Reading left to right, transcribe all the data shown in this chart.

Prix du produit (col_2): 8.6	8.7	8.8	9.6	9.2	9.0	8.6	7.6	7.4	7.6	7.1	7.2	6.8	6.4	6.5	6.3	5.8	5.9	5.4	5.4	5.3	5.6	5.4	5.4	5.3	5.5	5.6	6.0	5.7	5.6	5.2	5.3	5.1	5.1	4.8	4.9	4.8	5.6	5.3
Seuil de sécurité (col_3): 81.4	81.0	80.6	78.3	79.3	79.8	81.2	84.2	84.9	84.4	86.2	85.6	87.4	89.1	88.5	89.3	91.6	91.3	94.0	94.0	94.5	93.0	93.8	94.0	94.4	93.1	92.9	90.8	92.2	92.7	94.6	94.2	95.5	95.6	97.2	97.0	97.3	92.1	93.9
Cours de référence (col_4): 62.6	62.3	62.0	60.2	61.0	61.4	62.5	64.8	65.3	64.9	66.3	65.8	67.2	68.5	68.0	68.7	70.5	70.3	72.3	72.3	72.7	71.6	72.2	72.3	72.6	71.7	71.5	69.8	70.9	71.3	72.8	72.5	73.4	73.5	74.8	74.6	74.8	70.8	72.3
==
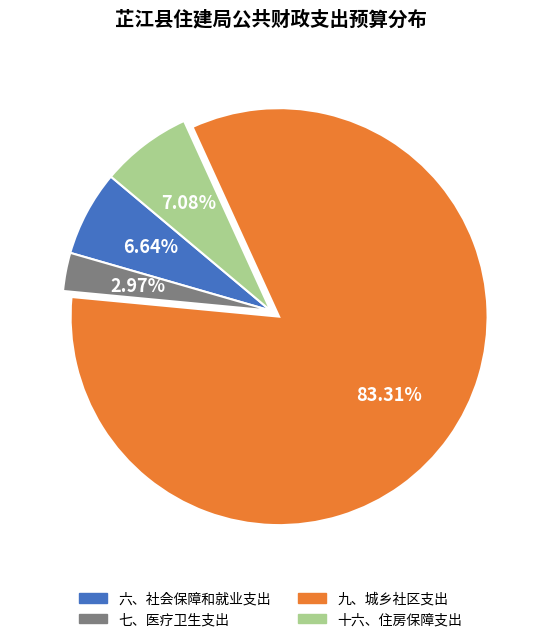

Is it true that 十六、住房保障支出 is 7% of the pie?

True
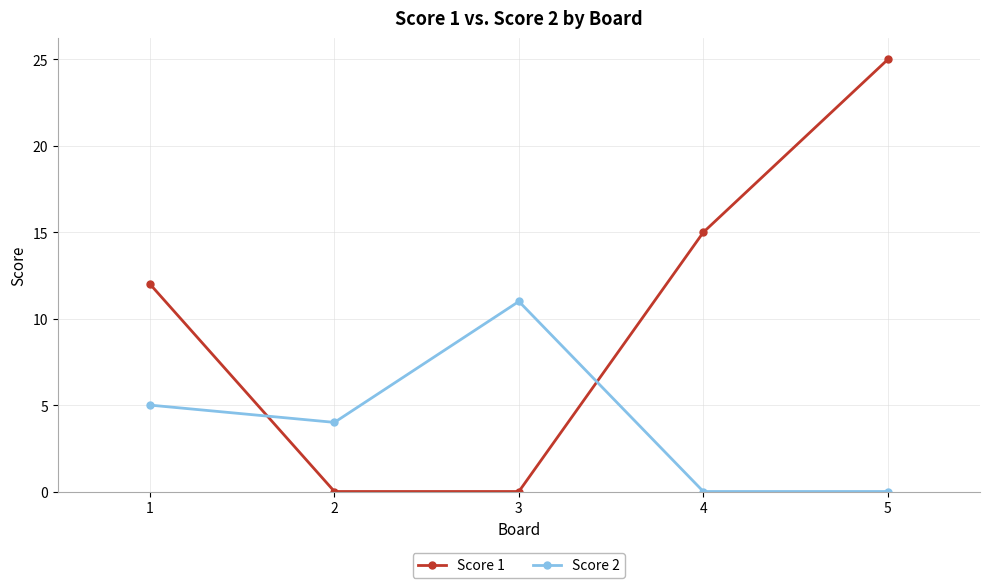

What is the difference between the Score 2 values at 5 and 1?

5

:: INSTRUCTIONS FOR THE TASK ::
Please give the lines above as a JSON list of strings, one string per line and no blank lines, starting at the line that contains "Prix du produit" and ending at the line that contains "Seuil de sécurité", both included.

:: RESPONSE TO THIS EXERCISE ::
[
  "Prix du produit (col_2): 8.6\t8.7\t8.8\t9.6\t9.2\t9.0\t8.6\t7.6\t7.4\t7.6\t7.1\t7.2\t6.8\t6.4\t6.5\t6.3\t5.8\t5.9\t5.4\t5.4\t5.3\t5.6\t5.4\t5.4\t5.3\t5.5\t5.6\t6.0\t5.7\t5.6\t5.2\t5.3\t5.1\t5.1\t4.8\t4.9\t4.8\t5.6\t5.3",
  "Seuil de sécurité (col_3): 81.4\t81.0\t80.6\t78.3\t79.3\t79.8\t81.2\t84.2\t84.9\t84.4\t86.2\t85.6\t87.4\t89.1\t88.5\t89.3\t91.6\t91.3\t94.0\t94.0\t94.5\t93.0\t93.8\t94.0\t94.4\t93.1\t92.9\t90.8\t92.2\t92.7\t94.6\t94.2\t95.5\t95.6\t97.2\t97.0\t97.3\t92.1\t93.9"
]